Maka terkait hal ini, kata Eva LBH Disabilitas didukung konsorsium Justice for Disability telah menyelesaikan penyusunan draf Rancangan Peraturan Daerah Provinsi Jawa Timur tentang Pemenuhan Hak Penyandang Disabilitas.

 

“Draf yang disusun merupakan draf versi LBHD, bukan merupakan draf versi Pemerintah Daerah Provinsi Jatim maupun DPRD Jatim, “ tandas Eva.

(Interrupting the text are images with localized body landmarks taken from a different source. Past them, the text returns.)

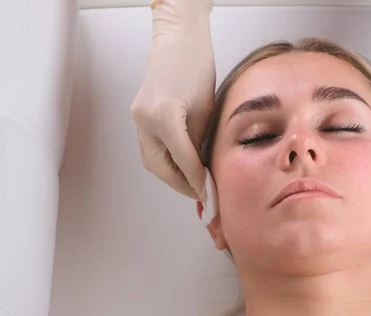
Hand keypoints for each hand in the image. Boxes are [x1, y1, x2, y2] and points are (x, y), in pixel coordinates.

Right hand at [130, 0, 214, 203]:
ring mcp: (137, 118)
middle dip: (181, 184)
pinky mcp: (138, 115)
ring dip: (171, 175)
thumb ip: (199, 141)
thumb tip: (202, 169)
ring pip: (151, 160)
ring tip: (192, 183)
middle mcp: (145, 120)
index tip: (208, 194)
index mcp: (165, 117)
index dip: (197, 180)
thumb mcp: (206, 109)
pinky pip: (149, 147)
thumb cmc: (197, 67)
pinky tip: (180, 165)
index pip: (183, 161)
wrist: (178, 41)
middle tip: (200, 194)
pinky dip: (164, 160)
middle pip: (160, 167)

Draf ini merupakan bagian dari partisipasi kelompok masyarakat sipil yang terus mendorong lahirnya kebijakan-kebijakan inklusif di Jawa Timur.

 

Eva mengungkap bahwa Inisiatif penyusunan dari LBHD berangkat dari belum adanya upaya resmi dari Pemerintah Provinsi Jawa Timur dan DPRD Jawa Timur untuk memulai melaksanakan dan menyusun pembaruan Perda tentang Penyandang Disabilitas.

 

“Harapannya draf Raperda tentang Pemenuhan Hak Penyandang Disabilitas versi LBHD ini dapat menjadi modal memantik diskursus publik untuk mendorong penyusunan kebijakan publik yang menjamin dan memenuhi hak-hak penyandang disabilitas di Jawa Timur,” pungkas Eva.

 

Divisi Penyadaran dan Pengembangan Jaringan LBH Disabilitas, Ken Kertaning Tyas menambahkan tentang pergerseran paradigma. ” Seiring waktu, paradigma terhadap penyandang disabilitas terus berkembang maju sehingga terjadi pergeseran dari paradigma pelayanan dan rehabilitasi (charity based) yang berangkat dari perlakukan belas kasihan, menjadi pendekatan berbasis hak (right based), ” ujar Ken.

 

Perubahan tersebut, kata Ken mencakup pergeseran dari  cara pandang terhadap penyandang disabilitas tidak lagi berbasis pada kesejahteraan ekonomi serta pemenuhan kebutuhan medis/ kesehatan semata, melainkan berdasarkan hak asasi manusia serta menempatkan penyandang disabilitas sebagai subyek yang dapat berpartisipasi penuh.